What You See is What You Classify: Black Box Attributions
Steven Stalder, Nathanaël Perraudin, Radhakrishna Achanta, Fernando Perez-Cruz, Michele Volpi
TL;DR
The paper tackles the challenge of explaining deep image classifiers by introducing an Explainer that learns dense, class-specific attribution masks for a frozen black-box classifier (the Explanandum). The Explainer generates a per-class mask set $\mathbf{S}$ and an aggregated target mask $\mathbf{m}$ to localize classifier-relevant regions in a single forward pass, optimizing a four-term loss $L_E = L_c + \lambda_e L_e + \lambda_a L_a + \lambda_{tv} L_{tv}$ that blends accurate classification on masked inputs, background entropy minimization, area constraints, and mask smoothness. Empirically, the method yields sharp, boundary-accurate masks that are more class-specific than baselines like Grad-CAM, RISE, EP, and RTIS, and achieves segmentation-like accuracy on VOC-2007 and COCO-2014 without requiring pixel-wise annotations.
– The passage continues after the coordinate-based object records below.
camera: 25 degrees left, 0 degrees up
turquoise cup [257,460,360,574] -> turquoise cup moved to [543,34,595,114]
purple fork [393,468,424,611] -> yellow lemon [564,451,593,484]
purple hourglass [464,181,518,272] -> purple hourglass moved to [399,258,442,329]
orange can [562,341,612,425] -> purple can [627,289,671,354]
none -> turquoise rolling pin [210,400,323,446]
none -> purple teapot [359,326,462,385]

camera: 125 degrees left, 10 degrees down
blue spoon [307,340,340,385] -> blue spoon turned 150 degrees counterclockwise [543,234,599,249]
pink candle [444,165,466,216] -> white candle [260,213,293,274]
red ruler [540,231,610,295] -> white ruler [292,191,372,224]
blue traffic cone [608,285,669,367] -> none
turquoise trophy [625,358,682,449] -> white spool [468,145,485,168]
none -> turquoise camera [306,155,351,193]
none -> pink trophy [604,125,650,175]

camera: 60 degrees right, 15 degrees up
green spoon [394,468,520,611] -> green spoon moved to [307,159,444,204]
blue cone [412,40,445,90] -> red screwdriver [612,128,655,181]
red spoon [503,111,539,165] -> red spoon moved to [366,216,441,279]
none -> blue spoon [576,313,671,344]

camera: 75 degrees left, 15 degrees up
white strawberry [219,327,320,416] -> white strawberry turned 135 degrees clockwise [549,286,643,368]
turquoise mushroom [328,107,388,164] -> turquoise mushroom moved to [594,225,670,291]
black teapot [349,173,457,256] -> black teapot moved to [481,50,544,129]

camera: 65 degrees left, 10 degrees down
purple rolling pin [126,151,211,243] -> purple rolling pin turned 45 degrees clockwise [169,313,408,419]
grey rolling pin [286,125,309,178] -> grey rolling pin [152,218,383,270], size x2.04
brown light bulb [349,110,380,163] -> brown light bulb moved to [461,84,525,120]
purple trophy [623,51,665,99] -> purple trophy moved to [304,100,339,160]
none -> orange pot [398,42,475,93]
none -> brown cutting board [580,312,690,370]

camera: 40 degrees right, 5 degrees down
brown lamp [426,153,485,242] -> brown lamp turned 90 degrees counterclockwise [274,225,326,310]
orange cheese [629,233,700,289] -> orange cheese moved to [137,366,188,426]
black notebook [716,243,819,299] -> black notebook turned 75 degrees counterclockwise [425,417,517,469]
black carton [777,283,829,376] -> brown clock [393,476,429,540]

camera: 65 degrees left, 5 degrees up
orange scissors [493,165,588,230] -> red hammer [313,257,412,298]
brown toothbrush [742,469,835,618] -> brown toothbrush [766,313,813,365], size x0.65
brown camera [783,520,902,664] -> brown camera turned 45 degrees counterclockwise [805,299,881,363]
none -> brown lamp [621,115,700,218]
These contributions offer a practical, efficient approach for producing faithful explanations of black-box classifiers and suggest avenues for retraining explanations to improve robustness and generalization across architectures and datasets.
Abstract
An important step towards explaining deep image classifiers lies in the identification of image regions that contribute to individual class scores in the model's output. However, doing this accurately is a difficult task due to the black-box nature of such networks. Most existing approaches find such attributions either using activations and gradients or by repeatedly perturbing the input. We instead address this challenge by training a second deep network, the Explainer, to predict attributions for a pre-trained black-box classifier, the Explanandum. These attributions are provided in the form of masks that only show the classifier-relevant parts of an image, masking out the rest. Our approach produces sharper and more boundary-precise masks when compared to the saliency maps generated by other methods. Moreover, unlike most existing approaches, ours is capable of directly generating very distinct class-specific masks in a single forward pass. This makes the proposed method very efficient during inference. We show that our attributions are superior to established methods both visually and quantitatively with respect to the PASCAL VOC-2007 and Microsoft COCO-2014 datasets.